Le temps des marchés n’est pas celui de l’économie

Alors que le début d'année s'annonçait prometteur, l’économie mondiale a ralenti avec le tsunami au Japon et la hausse des prix du pétrole. Ces chocs absorbés, la crise de confiance dans les dettes souveraines soulève pour le deuxième semestre de nombreuses questions.

Après un début d'année très prometteur, la situation sur les marchés s'est dégradée à partir du printemps pour devenir franchement horrible durant l'été. Sur le plan macroéconomique, les perspectives de forte croissance du début d'année ont été douchées par deux chocs exogènes qui ont déprimé l'activité. Il s'agit en premier lieu de la forte hausse du pétrole dont le prix est passé des environs de 80 dollars le baril à plus de 120 dollars, en grande partie du fait de la situation sociale et politique tendue dans un certain nombre de pays producteurs. Le tremblement de terre au Japon a également désorganisé un certain nombre de chaînes de production. La conjonction de ces deux facteurs a entraîné un ralentissement temporaire au printemps qui devait laisser place à une amélioration de la croissance durant la deuxième moitié de l'année, une fois ces chocs absorbés. Les données statistiques de juillet sont d'ailleurs orientées dans ce sens.

Mais les chiffres publiés en juillet concernaient les mois précédents et ont donné l'image d'une économie mondiale en net ralentissement. Là-dessus, s'est greffé tout un ensemble d'inquiétudes liées aux problèmes de la Grèce, mais aussi au psychodrame des négociations sur le plafond d'endettement aux Etats-Unis. Le tout a culminé avec la dégradation de la note américaine par Standard & Poor's. En Europe, l'Italie et l'Espagne ont également été attaquées, ce qui a entraîné les valeurs bancaires européennes dans la tourmente. Tout ceci a provoqué une brutale crise de confiance qui s'est manifestée par une baisse de plus de 20% par rapport au niveau de fin juin.


Un risque de récession ?
Historiquement, les crises de confiance boursière entraînent rarement l'économie réelle, mais le contexte est aujourd'hui beaucoup plus fragile. Nous ne pensons pas qu'une nouvelle récession soit le scénario le plus probable. Les composantes cycliques de l'activité n'ont pas vraiment décollé depuis le point bas de 2009, ce qui fait que l'économie a peu de « gras » à éliminer. Par ailleurs, l'indicateur le plus en temps réel, les inscriptions hebdomadaires du chômage selon nous, n'implique pas de cassure depuis cet été. Néanmoins, l'obligation faite aux Etats, d'accélérer leurs mesures de rigueur budgétaire aura un impact sur la croissance. Nous voyons donc plutôt un scénario de croissance molle.

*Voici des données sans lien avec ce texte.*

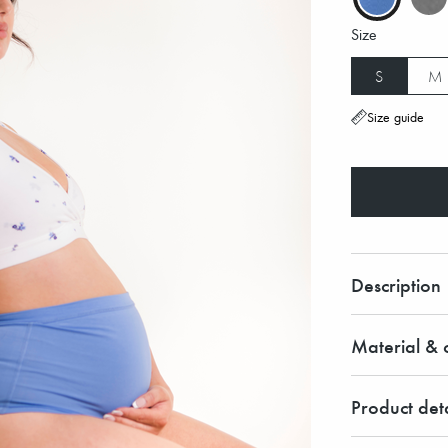
Size
S
M
Size guide
Description
Material & c
Product deta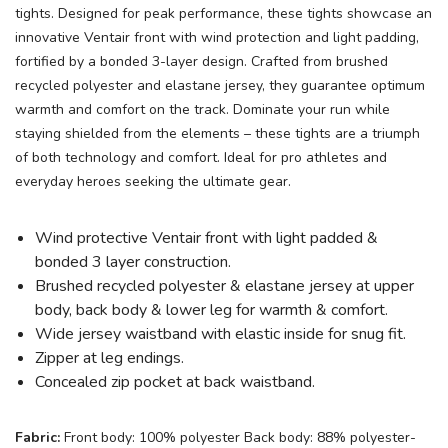
tights. Designed for peak performance, these tights showcase an
innovative Ventair front with wind protection and light padding,
fortified by a bonded 3-layer design. Crafted from brushed
recycled polyester and elastane jersey, they guarantee optimum
warmth and comfort on the track. Dominate your run while
staying shielded from the elements – these tights are a triumph
of both technology and comfort. Ideal for pro athletes and
everyday heroes seeking the ultimate gear.
Wind protective Ventair front with light padded &
bonded 3 layer construction.
Brushed recycled polyester & elastane jersey at upper
body, back body & lower leg for warmth & comfort.
Wide jersey waistband with elastic inside for snug fit.
Zipper at leg endings.
Concealed zip pocket at back waistband.
Fabric:
Front body: 100% polyester Back body: 88% polyester-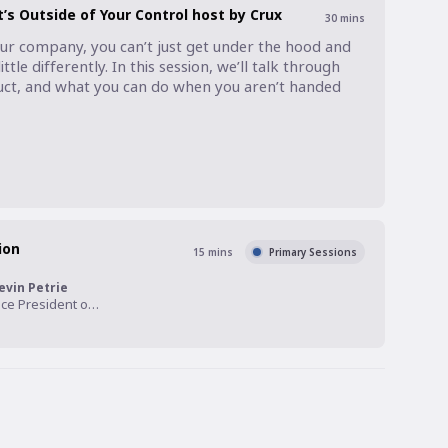
s Outside of Your Control host by Crux
30
mins
ur company, you can’t just get under the hood and 
ttle differently. In this session, we’ll talk through 
uct, and what you can do when you aren’t handed 
ion
15
mins
Primary Sessions
evin Petrie
Vice President of Research, Eckerson Group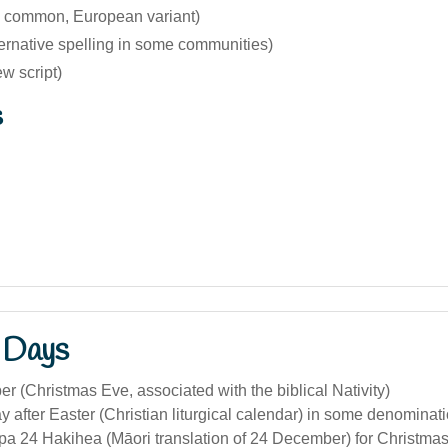
 common, European variant)
ernative spelling in some communities)
rew script)
s
 Days
 (Christmas Eve, associated with the biblical Nativity)
y after Easter (Christian liturgical calendar) in some denominat
a 24 Hakihea (Māori translation of 24 December) for Christmas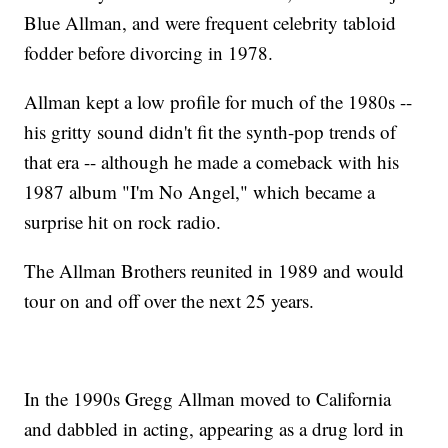
Blue Allman, and were frequent celebrity tabloid
fodder before divorcing in 1978.
Allman kept a low profile for much of the 1980s --
his gritty sound didn't fit the synth-pop trends of
that era -- although he made a comeback with his
1987 album "I'm No Angel," which became a
surprise hit on rock radio.
The Allman Brothers reunited in 1989 and would
tour on and off over the next 25 years.
In the 1990s Gregg Allman moved to California
and dabbled in acting, appearing as a drug lord in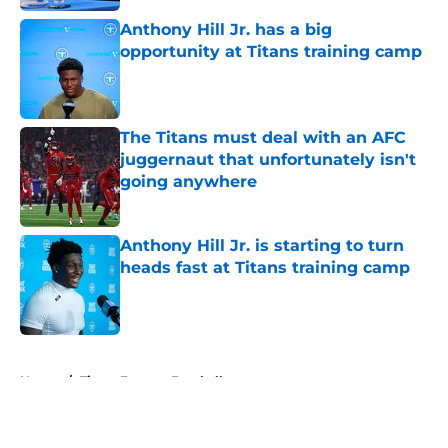
Anthony Hill Jr. has a big
opportunity at Titans training camp
Published by on Invalid Date
The Titans must deal with an AFC
juggernaut that unfortunately isn't
going anywhere
Published by on Invalid Date
Anthony Hill Jr. is starting to turn
heads fast at Titans training camp
Published by on Invalid Date
5 related articles loaded
Home
/
Titans Fantasy Football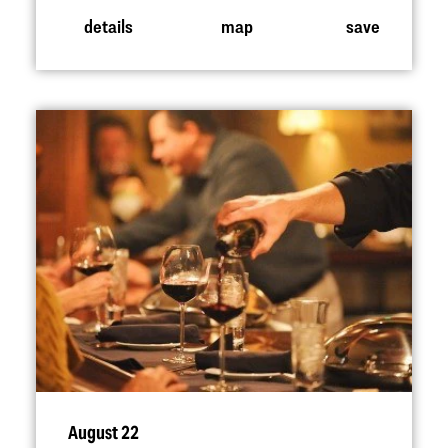
details
map
save
August 22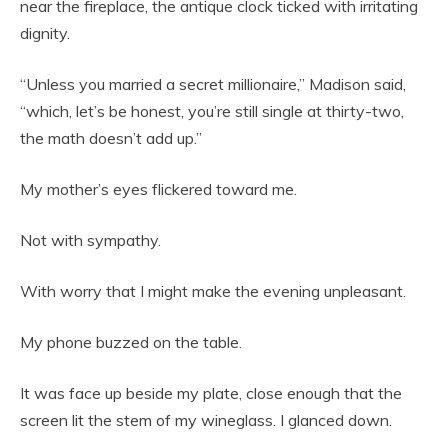
near the fireplace, the antique clock ticked with irritating
dignity.
“Unless you married a secret millionaire,” Madison said,
“which, let’s be honest, you’re still single at thirty-two,
the math doesn’t add up.”
My mother’s eyes flickered toward me.
Not with sympathy.
With worry that I might make the evening unpleasant.
My phone buzzed on the table.
It was face up beside my plate, close enough that the
screen lit the stem of my wineglass. I glanced down.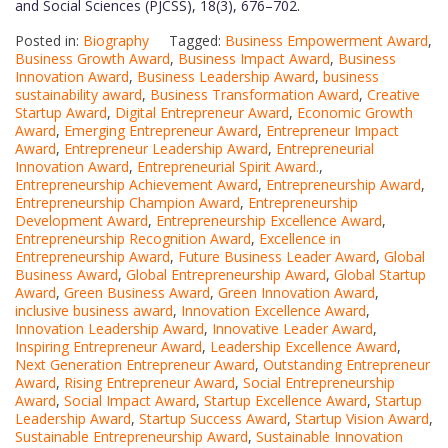
and Social Sciences (PJCSS), 18(3), 676–702.
Posted in:
Biography
Tagged:
Business Empowerment Award
,
Business Growth Award
,
Business Impact Award
,
Business
Innovation Award
,
Business Leadership Award
,
business
sustainability award
,
Business Transformation Award
,
Creative
Startup Award
,
Digital Entrepreneur Award
,
Economic Growth
Award
,
Emerging Entrepreneur Award
,
Entrepreneur Impact
Award
,
Entrepreneur Leadership Award
,
Entrepreneurial
Innovation Award
,
Entrepreneurial Spirit Award.
,
Entrepreneurship Achievement Award
,
Entrepreneurship Award
,
Entrepreneurship Champion Award
,
Entrepreneurship
Development Award
,
Entrepreneurship Excellence Award
,
Entrepreneurship Recognition Award
,
Excellence in
Entrepreneurship Award
,
Future Business Leader Award
,
Global
Business Award
,
Global Entrepreneurship Award
,
Global Startup
Award
,
Green Business Award
,
Green Innovation Award
,
inclusive business award
,
Innovation Excellence Award
,
Innovation Leadership Award
,
Innovative Leader Award
,
Inspiring Entrepreneur Award
,
Leadership Excellence Award
,
Next Generation Entrepreneur Award
,
Outstanding Entrepreneur
Award
,
Rising Entrepreneur Award
,
Social Entrepreneurship
Award
,
Social Impact Award
,
Startup Excellence Award
,
Startup
Leadership Award
,
Startup Success Award
,
Startup Vision Award
,
Sustainable Entrepreneurship Award
,
Sustainable Innovation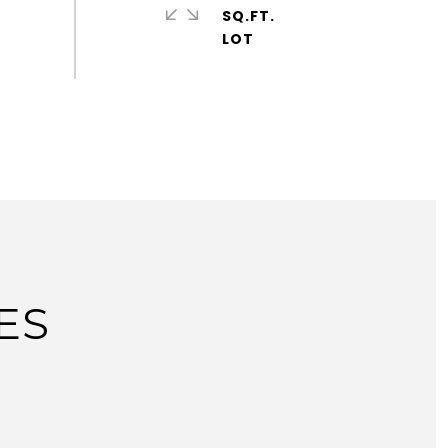
SQ.FT.
ES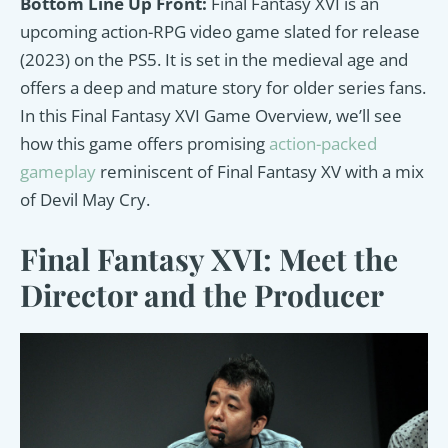
Bottom Line Up Front:
Final Fantasy XVI is an
upcoming action-RPG video game slated for release
(2023) on the PS5. It is set in the medieval age and
offers a deep and mature story for older series fans.
In this Final Fantasy XVI Game Overview, we’ll see
how this game offers promising
action-packed
gameplay
reminiscent of Final Fantasy XV with a mix
of Devil May Cry.
Final Fantasy XVI: Meet the
Director and the Producer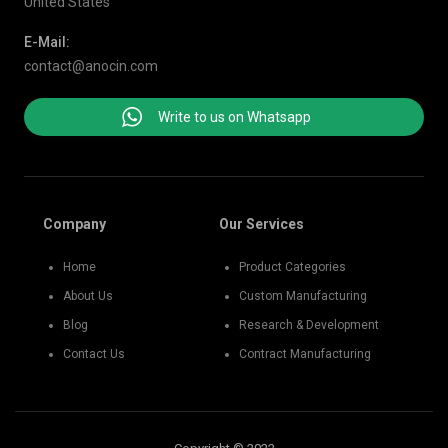
United States
E-Mail:
contact@anocin.com
Write to us on Whatsapp
Company
Our Services
Home
Product Categories
About Us
Custom Manufacturing
Blog
Research & Development
Contact Us
Contract Manufacturing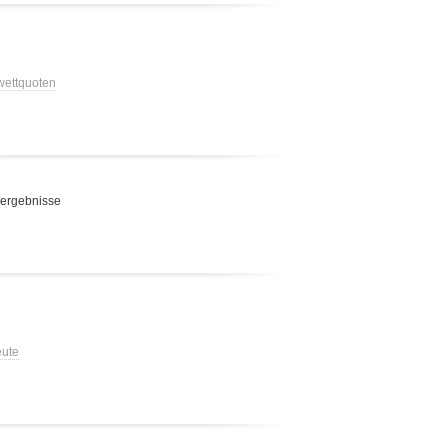
 wettquoten
 ergebnisse
eute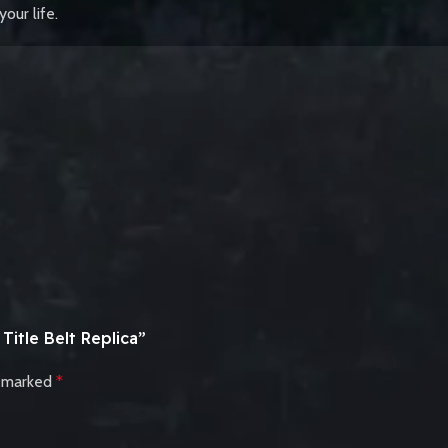
our life.
itle Belt Replica”
e marked
*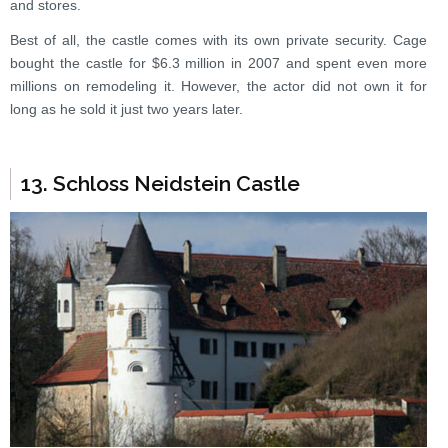
and stores.
Best of all, the castle comes with its own private security. Cage
bought the castle for $6.3 million in 2007 and spent even more
millions on remodeling it. However, the actor did not own it for
long as he sold it just two years later.
13. Schloss Neidstein Castle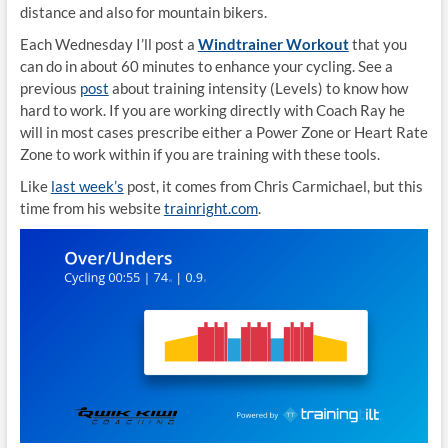
distance and also for mountain bikers.
Each Wednesday I’ll post a
Windtrainer Workout
that you
can do in about 60 minutes to enhance your cycling. See a
previous
post
about training intensity (Levels) to know how
hard to work. If you are working directly with Coach Ray he
will in most cases prescribe either a Power Zone or Heart Rate
Zone to work within if you are training with these tools.
Like
last week’s
post, it comes from Chris Carmichael, but this
time from his website
trainright.com
.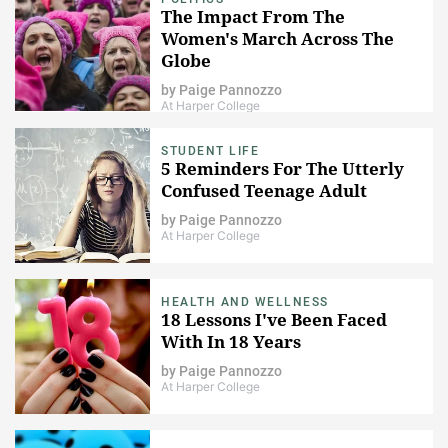
The Impact From The
Women's March Across The
Globe
by
Paige Pannozzo
At Harper College
STUDENT LIFE
5 Reminders For The Utterly
Confused Teenage Adult
by
Paige Pannozzo
At Harper College
HEALTH AND WELLNESS
18 Lessons I've Been Faced
With In 18 Years
by
Paige Pannozzo
At Harper College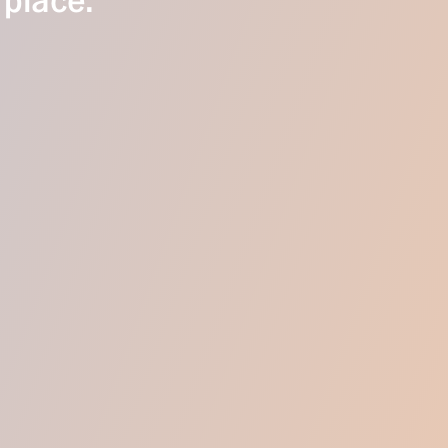
 place.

Les marchés actions peuvent-ils monter dans un tel contexte ?
Nous le pensons. En l'absence de récession, les résultats des entreprises ne nous semblent pas particulièrement en danger. Le niveau élevé du taux de chômage et sa difficulté à baisser vont contenir les coûts salariaux. La valorisation actuelle des actions est extrêmement basse, tout particulièrement en Europe, avec un ratio de capitalisation de 8,7 fois les résultats prévus pour dans douze mois contre une moyenne sur vingt ans de 13,8. Le dividende des actions offre un rendement de 5%.

Cette valorisation très basse découle sans aucun doute des inquiétudes sur la crise des finances publiques dans la zone euro. Or que voyons-nous ? Tous les pays ont pris le chemin de la rigueur et font des progrès dans la réduction de leur déficit. Parmi les pays actuellement aidés, L'Irlande et le Portugal sont en bonne voie selon le FMI. Seule la Grèce pose véritablement problème avec une indéniable dégradation de la situation économique et fiscale. Mais même une issue défavorable pourrait être absorbée en l'absence de contagion. Les annonces du 21 juillet qui doivent être votées par les pays durant l'automne devraient permettre de réduire les pressions sur les autres pays. Le temps des marchés n'est pas celui de l'économie : il faut donc protéger les pays fragilisés pour éviter tout emballement, ce que la BCE fait en achetant des obligations italiennes et espagnoles. Tôt ou tard, les marchés prendront acte des mesures prises par les pays européens pour restaurer leurs finances publiques et ce regain de confiance devrait ramener les marchés actions et les valeurs bancaires vers des niveaux plus rationnels.